For this homework your implementation should be measured from start to finish, using /usr/bin/time. In other words, we will include the entire computation in the measurement, including reading and writing files, initialization, thread creation or other overheads associated with parallelization. We will measure your speedup only by running GoL for 10,000 iterations on the 1k.pbm file provided. Please test your speedup with the command below which provides the "wall clock" timing of your program in seconds. Afterwards, submit to the auto-tester to compare against others. If you find this execution is prohibitively long for quick optimization prototypes, feel free to experiment with smaller files, or fewer Life generations, but recall that your speedup is based on the configuration below.

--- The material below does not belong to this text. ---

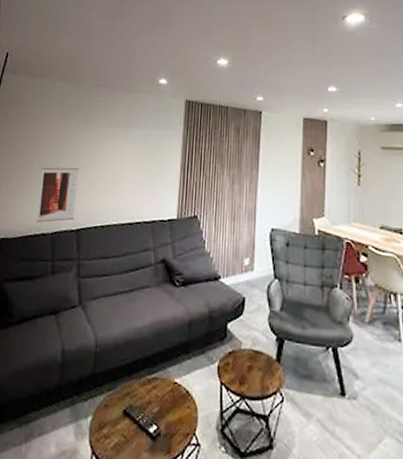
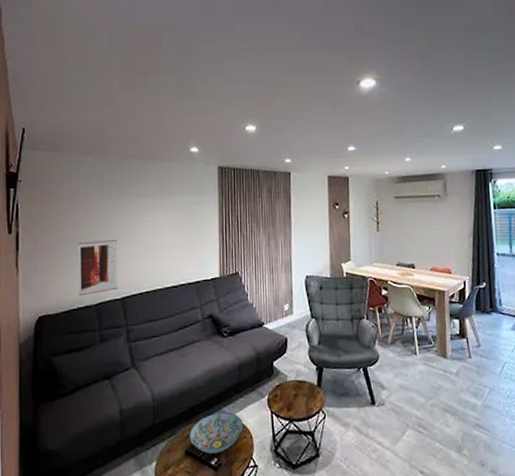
decorative bowl: none [129,371,188,421] -> present [189,412,243,454]

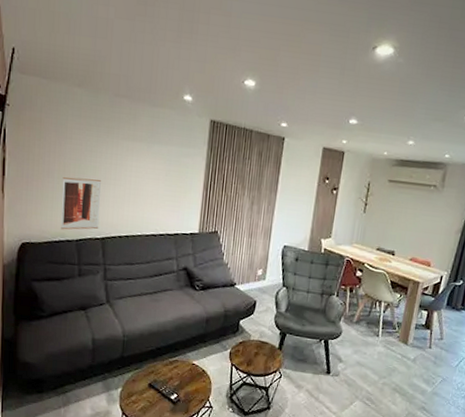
decorative bowl: present [189,412,243,454] -> none [153,356,204,391]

/usr/bin/time -f "%e real" ./gol 10000 inputs/1k.pbm outputs/1k.pbm

Correctness

As stated above, for the same input, the output of your optimized/parallelized program must match the output of the original program. We will test the correctness of your code using several input files of varying sizes and initial configurations. We have provided one (read-only) output file 1k_verify_out.pbm, which you can use to verify your program in the "speedup" configuration above. Verify correctness by running:

diff outputs/1k.pbm outputs/1k_verify_out.pbm

Be sure to frequently test/debug your current program state on different inputs. Consider generating a few new input files (and the original output file) beyond those we have provided.

Marking Scheme

The total available marks are divided into 2 portions (70% + 30%). The first portion is for non-competitive portion and modest improvement over reference implementation. You will receive full marks if your solution compiles and runs successfully and is at least 100x faster than reference solution. A plain text file containing a short description (no more than 150 words) of how your program and your optimization work, and what you have tried need to be included as well. The report is only for reference purposes to support you if we suspect you are cheating. The second portion is competitive. This lab is designed to have significant room for performance optimizations. For this portion, we will be using an automated scoring system similar prior labs. Once you submit your work using the usual git push command, your submission will be placed onto a queue for auto-grading. The competitive portion mark will be scored based on the following formula:

your speedup50top speedup50\sqrt{\frac{\text{your speedup} - \text{50}}{\text{top speedup} - \text{50}}}

Marks will only be assigned if the program run successfully!

Submission

Simply push your code using git push origin main (or simply git push) to submit it. You need to create your own commits to push, you can use as many as you'd like. You'll need to use the git add and git commit commands. You may push as many commits as you want, your latest commit that modifies the lab files counts as your submission. For submission time we will only look at the timestamp on our server. We will never use your commit times (or file access times) as proof of submission, only when you push your code to GitHub.